• _The task_
Using the data below, reproduce exactly the lines from the line with "igo Postal Chihuahua" to the line with "parcial em 6/3. No segundo set, a história se", both included; pictures must be dropped.
Records supplied Block Start
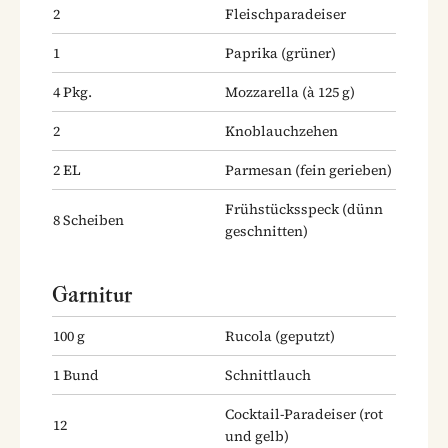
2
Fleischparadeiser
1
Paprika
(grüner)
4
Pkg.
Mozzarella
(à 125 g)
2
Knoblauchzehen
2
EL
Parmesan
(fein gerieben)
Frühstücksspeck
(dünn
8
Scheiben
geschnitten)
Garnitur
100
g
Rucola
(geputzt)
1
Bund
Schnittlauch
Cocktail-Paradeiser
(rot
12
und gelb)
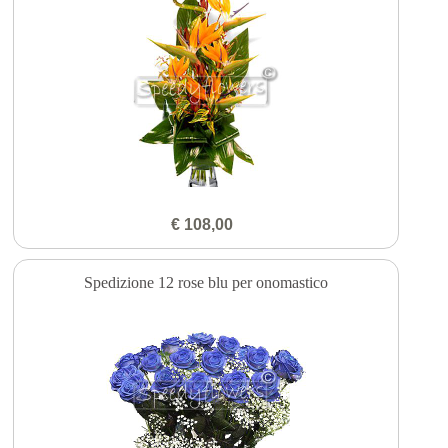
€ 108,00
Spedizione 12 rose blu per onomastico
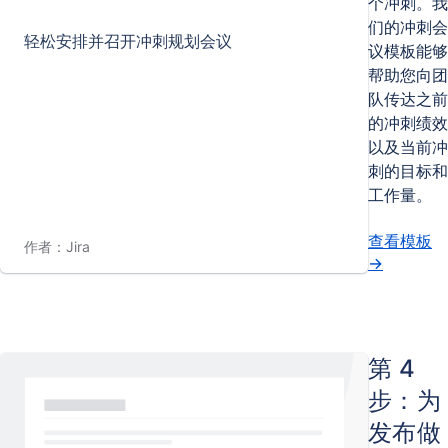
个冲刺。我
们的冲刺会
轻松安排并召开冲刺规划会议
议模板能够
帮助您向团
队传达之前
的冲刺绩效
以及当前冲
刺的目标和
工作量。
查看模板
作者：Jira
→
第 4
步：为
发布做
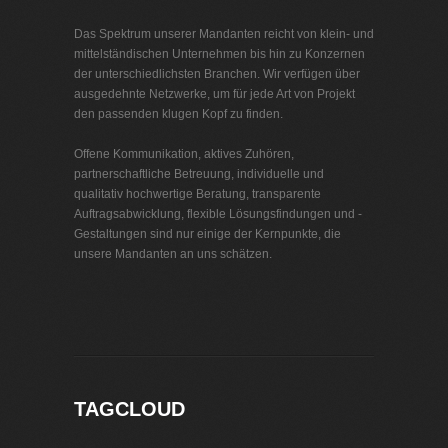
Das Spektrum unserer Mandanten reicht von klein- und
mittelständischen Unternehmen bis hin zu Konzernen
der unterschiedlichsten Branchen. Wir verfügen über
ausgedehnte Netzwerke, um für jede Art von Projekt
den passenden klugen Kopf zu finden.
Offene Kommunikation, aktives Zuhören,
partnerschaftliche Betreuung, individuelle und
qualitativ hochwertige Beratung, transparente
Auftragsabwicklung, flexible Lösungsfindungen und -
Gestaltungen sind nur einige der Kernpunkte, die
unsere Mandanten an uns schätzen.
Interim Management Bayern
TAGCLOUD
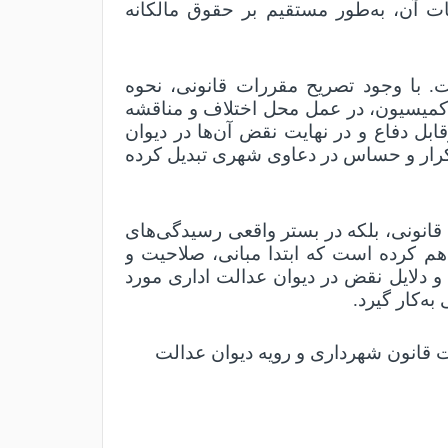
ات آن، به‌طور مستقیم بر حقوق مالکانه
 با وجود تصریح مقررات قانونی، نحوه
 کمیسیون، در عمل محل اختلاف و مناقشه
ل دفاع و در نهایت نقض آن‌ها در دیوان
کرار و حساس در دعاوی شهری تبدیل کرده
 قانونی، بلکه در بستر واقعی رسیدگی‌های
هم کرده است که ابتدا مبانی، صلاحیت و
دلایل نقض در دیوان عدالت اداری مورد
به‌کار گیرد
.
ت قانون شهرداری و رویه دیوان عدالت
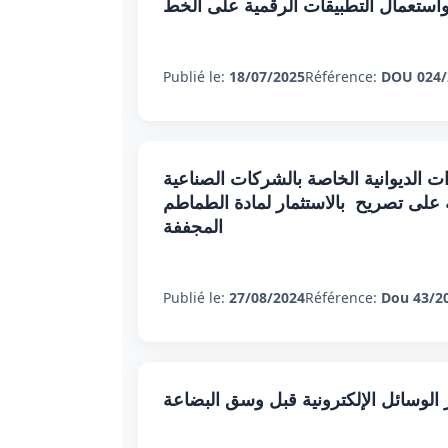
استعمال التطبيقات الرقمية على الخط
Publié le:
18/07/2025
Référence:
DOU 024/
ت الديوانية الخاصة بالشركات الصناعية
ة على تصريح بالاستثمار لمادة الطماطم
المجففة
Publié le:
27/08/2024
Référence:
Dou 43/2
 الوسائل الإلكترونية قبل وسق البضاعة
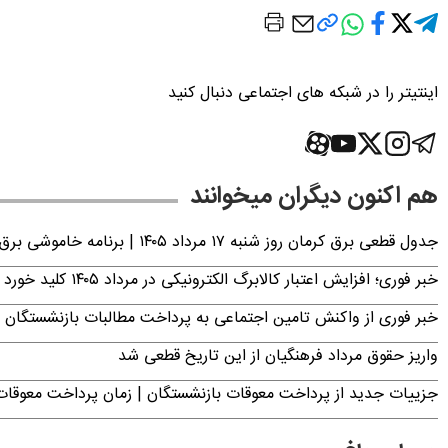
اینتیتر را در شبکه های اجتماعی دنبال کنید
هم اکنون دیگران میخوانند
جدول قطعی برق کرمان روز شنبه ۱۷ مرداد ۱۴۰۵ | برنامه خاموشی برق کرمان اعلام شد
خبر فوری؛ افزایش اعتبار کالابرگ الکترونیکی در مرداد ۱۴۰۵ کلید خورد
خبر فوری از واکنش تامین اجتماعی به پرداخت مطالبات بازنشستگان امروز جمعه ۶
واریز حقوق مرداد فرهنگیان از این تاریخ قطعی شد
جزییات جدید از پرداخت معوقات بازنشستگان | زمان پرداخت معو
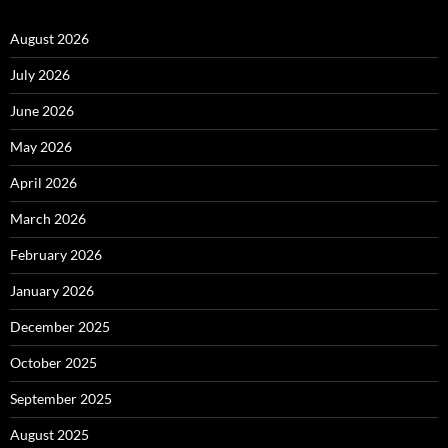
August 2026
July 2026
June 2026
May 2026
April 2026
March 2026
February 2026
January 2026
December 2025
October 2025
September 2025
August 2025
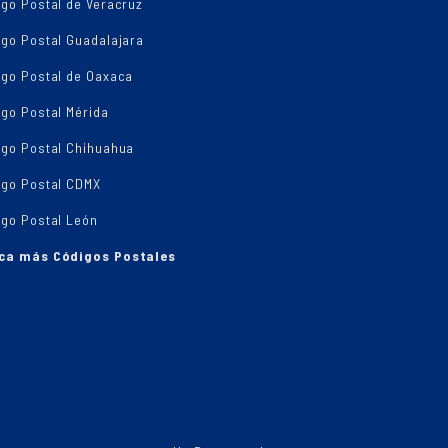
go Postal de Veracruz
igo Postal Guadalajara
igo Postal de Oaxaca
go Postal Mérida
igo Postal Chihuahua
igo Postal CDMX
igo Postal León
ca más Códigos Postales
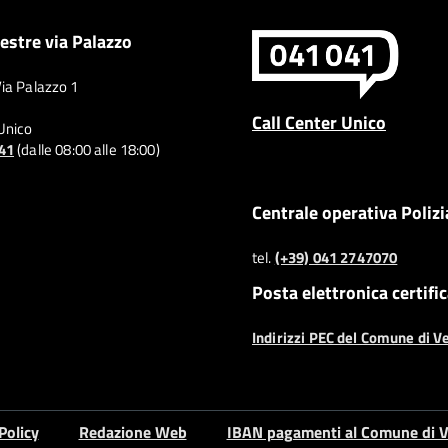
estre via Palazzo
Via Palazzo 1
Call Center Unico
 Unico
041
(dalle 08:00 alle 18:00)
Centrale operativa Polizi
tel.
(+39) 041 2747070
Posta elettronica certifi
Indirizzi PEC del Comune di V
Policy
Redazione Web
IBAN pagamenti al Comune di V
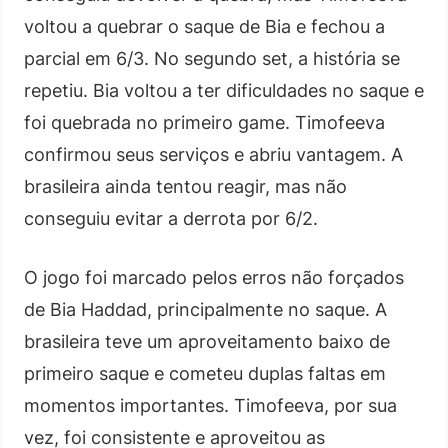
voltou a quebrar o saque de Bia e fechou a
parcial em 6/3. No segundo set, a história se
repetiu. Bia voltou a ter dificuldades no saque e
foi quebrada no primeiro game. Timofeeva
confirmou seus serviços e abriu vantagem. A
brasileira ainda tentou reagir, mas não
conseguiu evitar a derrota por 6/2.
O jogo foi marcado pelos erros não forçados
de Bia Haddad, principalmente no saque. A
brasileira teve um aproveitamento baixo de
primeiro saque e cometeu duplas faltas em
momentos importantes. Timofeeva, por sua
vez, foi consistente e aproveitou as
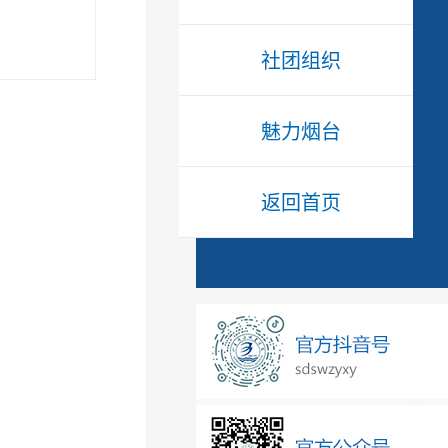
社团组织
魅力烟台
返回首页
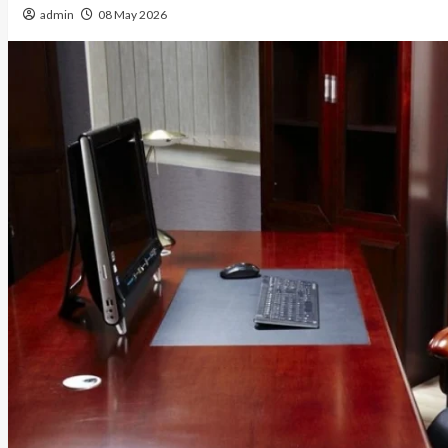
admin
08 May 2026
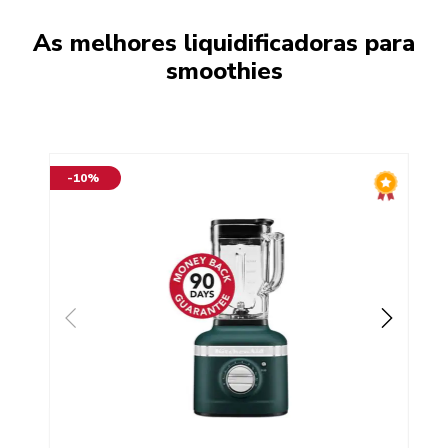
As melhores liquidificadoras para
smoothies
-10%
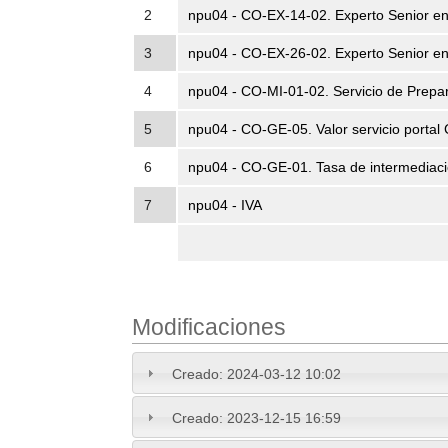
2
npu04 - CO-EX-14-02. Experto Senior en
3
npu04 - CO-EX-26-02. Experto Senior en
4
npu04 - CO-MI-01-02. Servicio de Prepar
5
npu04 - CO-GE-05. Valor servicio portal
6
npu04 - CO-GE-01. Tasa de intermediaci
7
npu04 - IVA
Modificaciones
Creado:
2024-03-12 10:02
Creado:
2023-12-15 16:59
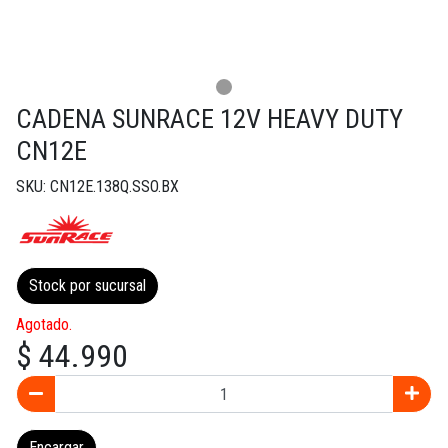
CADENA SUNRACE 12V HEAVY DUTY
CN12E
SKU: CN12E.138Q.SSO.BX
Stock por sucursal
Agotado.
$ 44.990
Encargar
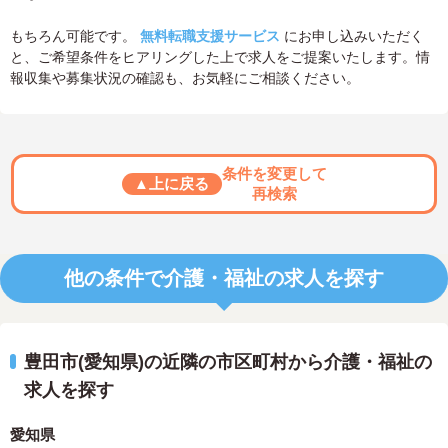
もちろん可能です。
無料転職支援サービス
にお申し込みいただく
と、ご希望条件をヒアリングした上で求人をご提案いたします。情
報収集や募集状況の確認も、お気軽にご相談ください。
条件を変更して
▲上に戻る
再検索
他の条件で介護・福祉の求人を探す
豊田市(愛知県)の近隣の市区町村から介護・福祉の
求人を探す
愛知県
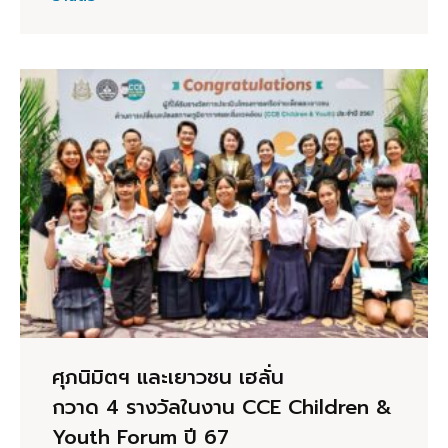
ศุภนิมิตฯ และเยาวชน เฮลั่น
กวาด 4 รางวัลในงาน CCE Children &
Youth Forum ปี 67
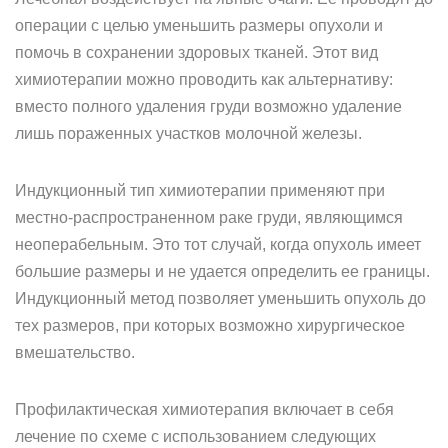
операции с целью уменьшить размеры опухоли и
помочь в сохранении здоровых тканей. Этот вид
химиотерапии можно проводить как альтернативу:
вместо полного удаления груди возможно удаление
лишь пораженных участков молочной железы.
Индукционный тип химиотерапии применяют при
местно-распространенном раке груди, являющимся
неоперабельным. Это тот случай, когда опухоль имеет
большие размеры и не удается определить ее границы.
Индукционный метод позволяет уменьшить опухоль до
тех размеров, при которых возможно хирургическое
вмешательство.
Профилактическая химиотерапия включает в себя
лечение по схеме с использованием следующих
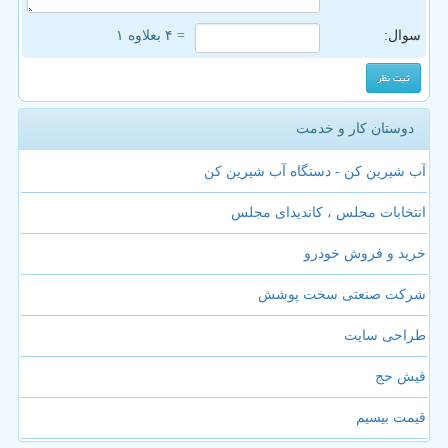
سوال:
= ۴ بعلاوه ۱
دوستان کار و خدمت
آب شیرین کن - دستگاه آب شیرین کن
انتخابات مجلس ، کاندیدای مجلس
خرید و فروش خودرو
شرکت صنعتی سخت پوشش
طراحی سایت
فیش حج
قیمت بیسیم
Records supplied Block End
• _Task response_
igo Postal Chihuahua
igo Postal CDMX
igo Postal León
ca más Códigos Postales
estre via Palazzo
Via Palazzo 1
Call Center Unico
 Unico
041
(dalle 08:00 alle 18:00)
Centrale operativa Polizi
tel.
(+39) 041 2747070
Posta elettronica certifi
Indirizzi PEC del Comune di V
Policy
Redazione Web
IBAN pagamenti al Comune di V
voltou a quebrar o saque de Bia e fechou a
parcial em 6/3. No segundo set, a história se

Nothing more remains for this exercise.